- _PROMPT_
For each line below that includes the word "style", make a copy.

- _WORKING DATA_
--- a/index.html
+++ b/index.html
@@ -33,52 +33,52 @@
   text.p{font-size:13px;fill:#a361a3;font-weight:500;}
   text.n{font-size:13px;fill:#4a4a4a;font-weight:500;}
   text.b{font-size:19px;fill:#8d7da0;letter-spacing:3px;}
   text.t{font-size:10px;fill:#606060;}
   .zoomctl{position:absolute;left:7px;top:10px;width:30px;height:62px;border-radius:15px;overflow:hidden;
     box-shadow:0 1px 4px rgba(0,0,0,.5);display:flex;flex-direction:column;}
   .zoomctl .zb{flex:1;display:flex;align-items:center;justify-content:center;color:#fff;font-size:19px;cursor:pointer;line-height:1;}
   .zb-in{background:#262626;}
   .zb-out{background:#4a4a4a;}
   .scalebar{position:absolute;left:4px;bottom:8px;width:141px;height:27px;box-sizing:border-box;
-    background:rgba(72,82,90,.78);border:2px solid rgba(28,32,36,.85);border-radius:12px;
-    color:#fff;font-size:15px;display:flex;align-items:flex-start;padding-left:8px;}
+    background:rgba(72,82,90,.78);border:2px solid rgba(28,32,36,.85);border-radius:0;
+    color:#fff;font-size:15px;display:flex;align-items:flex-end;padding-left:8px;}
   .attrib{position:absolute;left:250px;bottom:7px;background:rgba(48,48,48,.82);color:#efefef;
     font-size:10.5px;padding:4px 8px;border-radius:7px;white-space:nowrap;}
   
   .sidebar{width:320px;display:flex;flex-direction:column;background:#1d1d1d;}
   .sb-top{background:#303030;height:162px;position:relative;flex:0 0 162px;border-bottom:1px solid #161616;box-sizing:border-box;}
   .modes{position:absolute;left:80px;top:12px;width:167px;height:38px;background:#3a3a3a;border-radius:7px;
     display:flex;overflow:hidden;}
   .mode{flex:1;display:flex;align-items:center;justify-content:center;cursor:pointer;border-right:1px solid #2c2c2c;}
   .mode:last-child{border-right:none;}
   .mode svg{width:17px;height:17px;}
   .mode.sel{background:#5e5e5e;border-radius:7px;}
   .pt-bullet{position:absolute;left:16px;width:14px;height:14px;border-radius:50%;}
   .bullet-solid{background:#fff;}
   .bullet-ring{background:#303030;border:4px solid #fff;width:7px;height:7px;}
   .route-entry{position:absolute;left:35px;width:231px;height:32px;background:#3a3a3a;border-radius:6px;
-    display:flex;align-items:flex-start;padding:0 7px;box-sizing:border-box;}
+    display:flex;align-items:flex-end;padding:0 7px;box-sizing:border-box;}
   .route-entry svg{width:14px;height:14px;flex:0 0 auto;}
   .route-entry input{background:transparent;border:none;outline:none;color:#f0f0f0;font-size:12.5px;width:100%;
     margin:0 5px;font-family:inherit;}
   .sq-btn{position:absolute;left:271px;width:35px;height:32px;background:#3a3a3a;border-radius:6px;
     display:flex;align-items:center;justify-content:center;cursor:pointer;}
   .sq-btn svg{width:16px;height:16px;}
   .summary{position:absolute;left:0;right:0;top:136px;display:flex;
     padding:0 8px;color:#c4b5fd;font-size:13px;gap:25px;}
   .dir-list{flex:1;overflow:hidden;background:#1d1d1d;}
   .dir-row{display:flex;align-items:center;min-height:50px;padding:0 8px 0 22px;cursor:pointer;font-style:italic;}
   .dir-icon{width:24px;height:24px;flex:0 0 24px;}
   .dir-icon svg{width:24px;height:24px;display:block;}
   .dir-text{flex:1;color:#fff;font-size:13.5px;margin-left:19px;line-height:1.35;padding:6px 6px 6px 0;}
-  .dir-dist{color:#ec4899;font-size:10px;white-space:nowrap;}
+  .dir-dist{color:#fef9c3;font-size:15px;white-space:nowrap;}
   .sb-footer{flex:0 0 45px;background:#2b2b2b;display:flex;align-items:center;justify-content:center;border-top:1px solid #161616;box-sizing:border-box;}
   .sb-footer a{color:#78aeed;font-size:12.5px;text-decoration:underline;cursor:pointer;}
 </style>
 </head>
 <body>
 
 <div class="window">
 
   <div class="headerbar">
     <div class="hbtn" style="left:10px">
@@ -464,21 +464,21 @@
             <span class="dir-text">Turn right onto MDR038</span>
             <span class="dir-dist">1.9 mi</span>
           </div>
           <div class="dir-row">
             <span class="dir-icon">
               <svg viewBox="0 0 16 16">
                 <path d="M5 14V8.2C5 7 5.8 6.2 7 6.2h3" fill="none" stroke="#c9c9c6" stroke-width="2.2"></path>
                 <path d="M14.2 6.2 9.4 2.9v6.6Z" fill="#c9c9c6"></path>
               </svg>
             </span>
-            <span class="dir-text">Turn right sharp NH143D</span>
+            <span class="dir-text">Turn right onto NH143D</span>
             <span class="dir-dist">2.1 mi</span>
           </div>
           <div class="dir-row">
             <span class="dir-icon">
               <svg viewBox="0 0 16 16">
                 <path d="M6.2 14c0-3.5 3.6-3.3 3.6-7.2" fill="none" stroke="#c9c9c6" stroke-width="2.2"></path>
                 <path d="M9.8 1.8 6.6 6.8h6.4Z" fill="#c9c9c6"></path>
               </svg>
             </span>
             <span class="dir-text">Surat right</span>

...

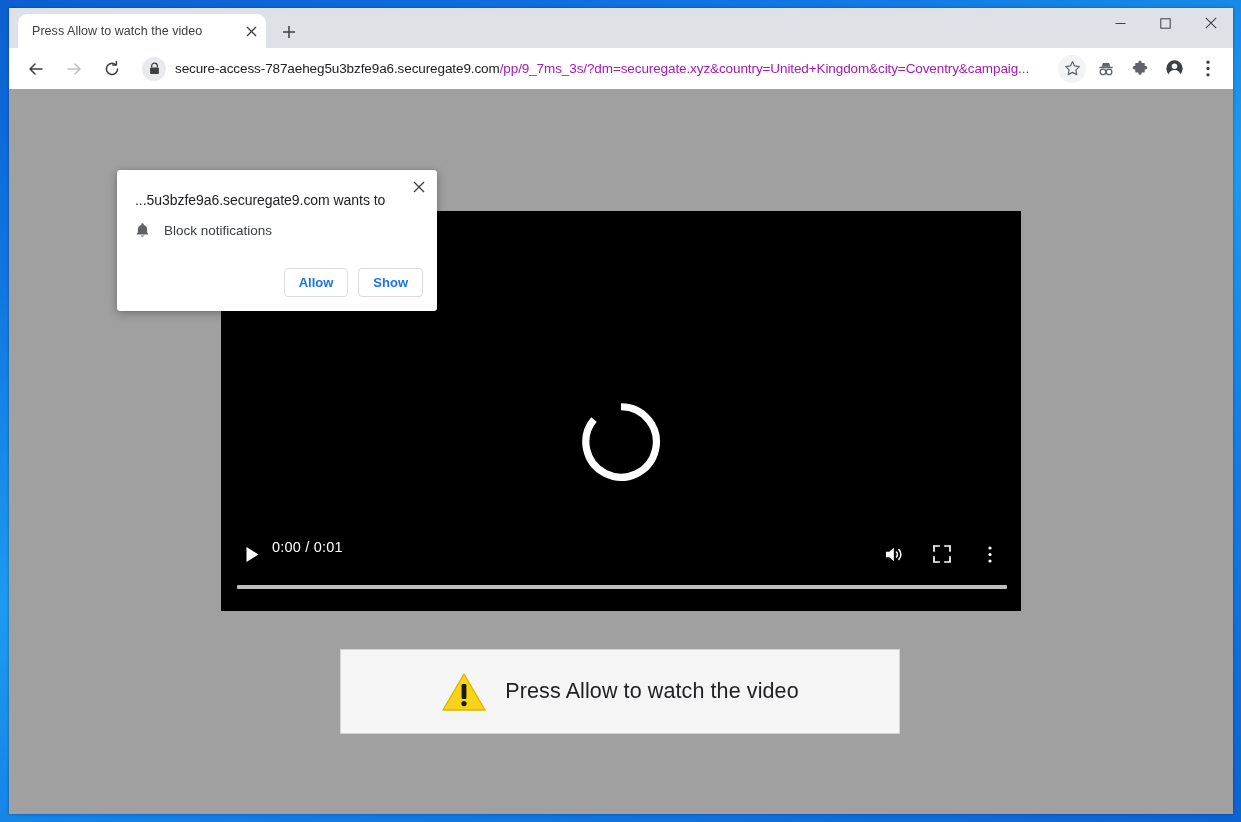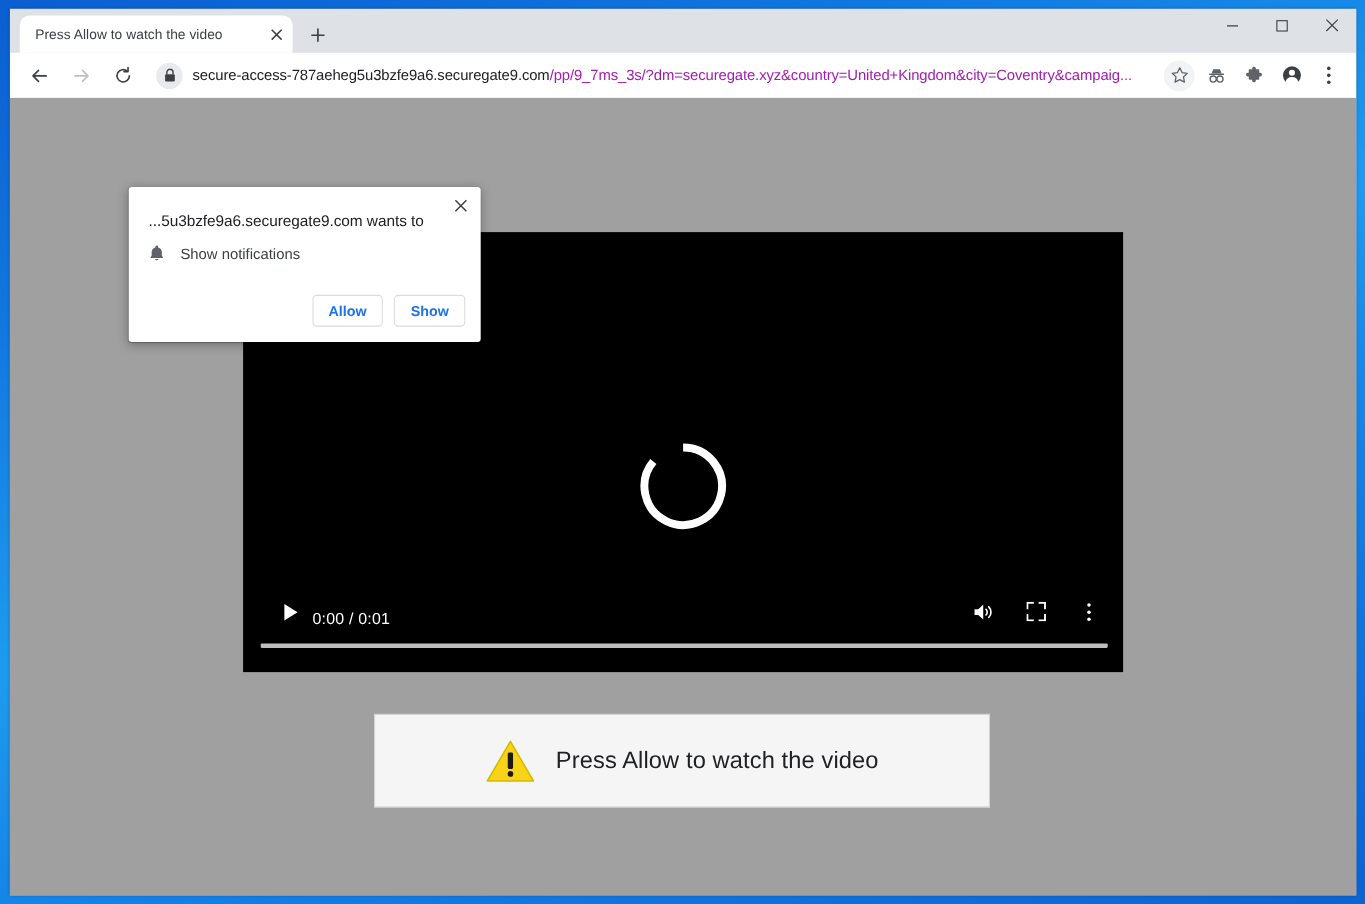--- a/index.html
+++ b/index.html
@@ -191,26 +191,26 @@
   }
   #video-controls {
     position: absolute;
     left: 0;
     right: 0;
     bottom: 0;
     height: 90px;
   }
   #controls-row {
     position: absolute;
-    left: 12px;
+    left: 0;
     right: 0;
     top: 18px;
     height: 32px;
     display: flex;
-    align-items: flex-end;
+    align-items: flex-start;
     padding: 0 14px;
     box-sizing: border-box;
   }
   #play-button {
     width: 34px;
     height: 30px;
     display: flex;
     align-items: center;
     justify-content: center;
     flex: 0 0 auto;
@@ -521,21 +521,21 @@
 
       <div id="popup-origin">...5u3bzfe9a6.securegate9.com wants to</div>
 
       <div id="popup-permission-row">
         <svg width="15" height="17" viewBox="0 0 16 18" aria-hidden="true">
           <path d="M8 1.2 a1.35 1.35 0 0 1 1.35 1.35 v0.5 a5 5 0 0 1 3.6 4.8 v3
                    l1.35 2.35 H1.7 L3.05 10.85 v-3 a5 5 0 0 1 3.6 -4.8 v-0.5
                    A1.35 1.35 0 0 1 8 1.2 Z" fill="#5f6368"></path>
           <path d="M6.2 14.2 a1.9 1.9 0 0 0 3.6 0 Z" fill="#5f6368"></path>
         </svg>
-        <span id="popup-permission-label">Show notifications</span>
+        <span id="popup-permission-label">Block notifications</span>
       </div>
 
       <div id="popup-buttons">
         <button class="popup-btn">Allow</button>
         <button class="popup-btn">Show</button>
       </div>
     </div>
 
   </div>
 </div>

- _OUTPUT OF THE EXERCISE_
   .dir-row{display:flex;align-items:center;min-height:50px;padding:0 8px 0 22px;cursor:pointer;font-style:italic;}
 </style>
     <div class="hbtn" style="left:10px">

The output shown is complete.